3. Main Idea: So many of the AAC students with whom I’ve worked have had persistent problems with relevance. Picking out the main idea in a textual passage is so important to their academic achievement and yet such a difficult thing for many of them to do. The BrainPOP Main Idea video explains the concept perfectly and gives great examples. There are enough practice activities so that it really sinks in. Because they are learning via video, rather than reading, we can really focus on the concept of main idea without the additional challenge of text processing.

4. Semantics: This is such a great tool for helping students learn new words. Because it is curriculum-driven, we have the opportunity to pre-teach some of the vocabulary that these kids will need to know for class discussions, reading their textbooks, completing writing assignments, and taking exams. When we encounter new words in BrainPop videos, we can pause to put some of our strategies for new word learning into action.    

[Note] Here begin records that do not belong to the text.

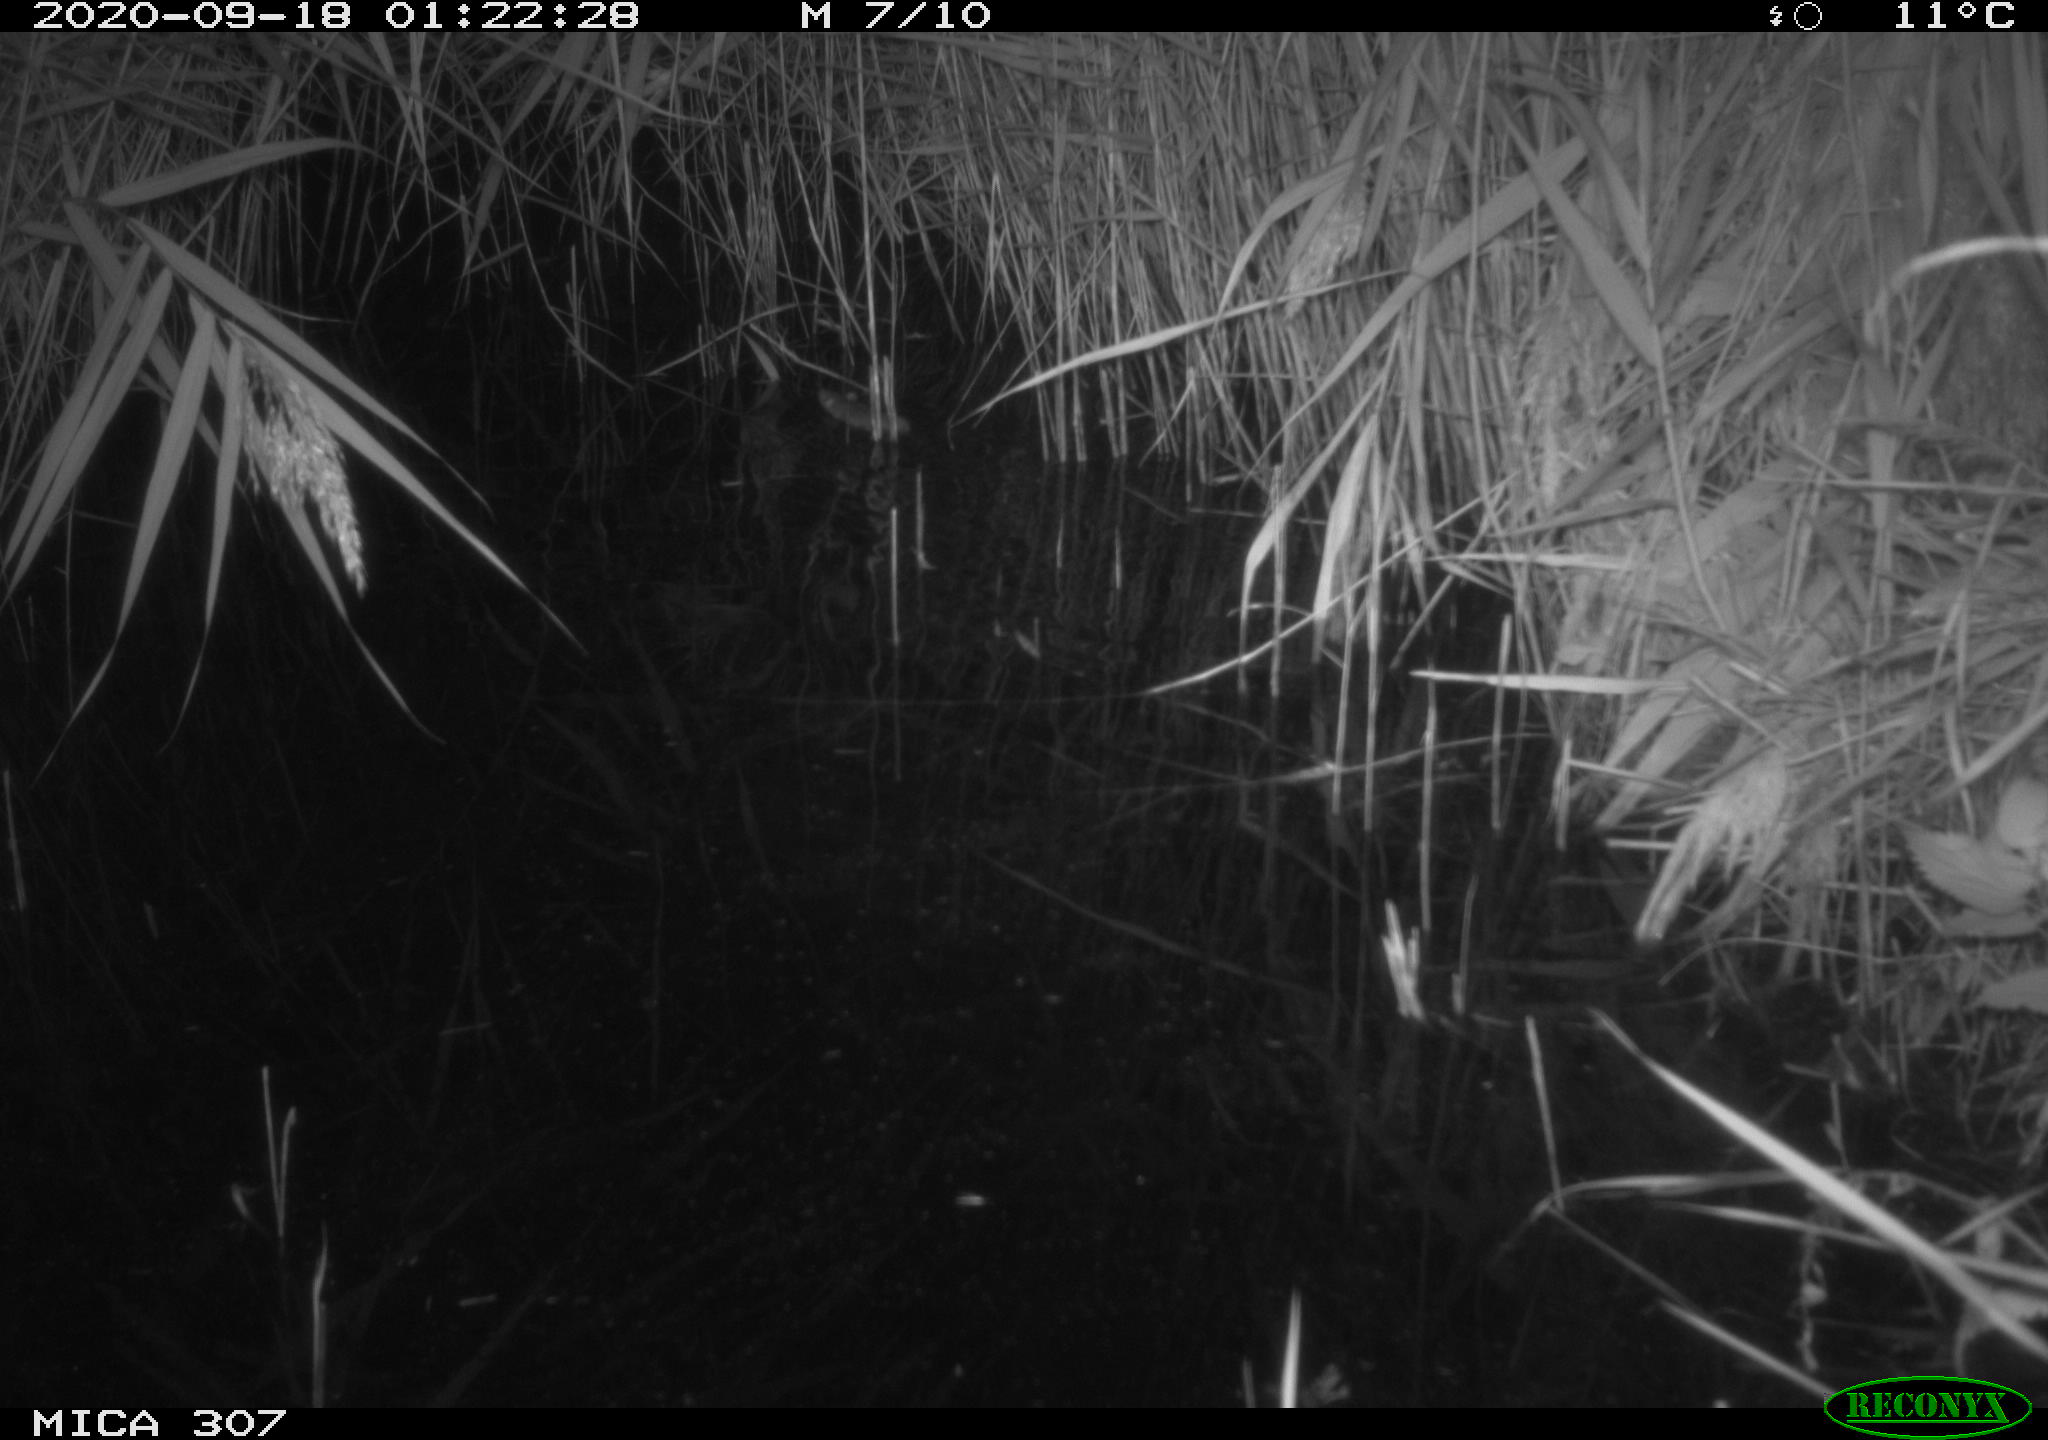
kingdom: Animalia
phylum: Chordata
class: Mammalia
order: Rodentia
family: Muridae
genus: Rattus
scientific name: Rattus norvegicus
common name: Brown rat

5. Lexical Diversity: We’ve all worked with students who tend to use the same tired words over and over. Building lexical diversity is fun with BrainPop because the engaging video provides such a rich context. If you already have a list or graphic organizer with new ways to say those over-used words, review that before starting the BrainPop video. Stop the video when you hear the over-used word, and talk about which of your alternatives would work in that context.

Hope to hear from some of you with more ideas for making Magic Moments with BrainPOP.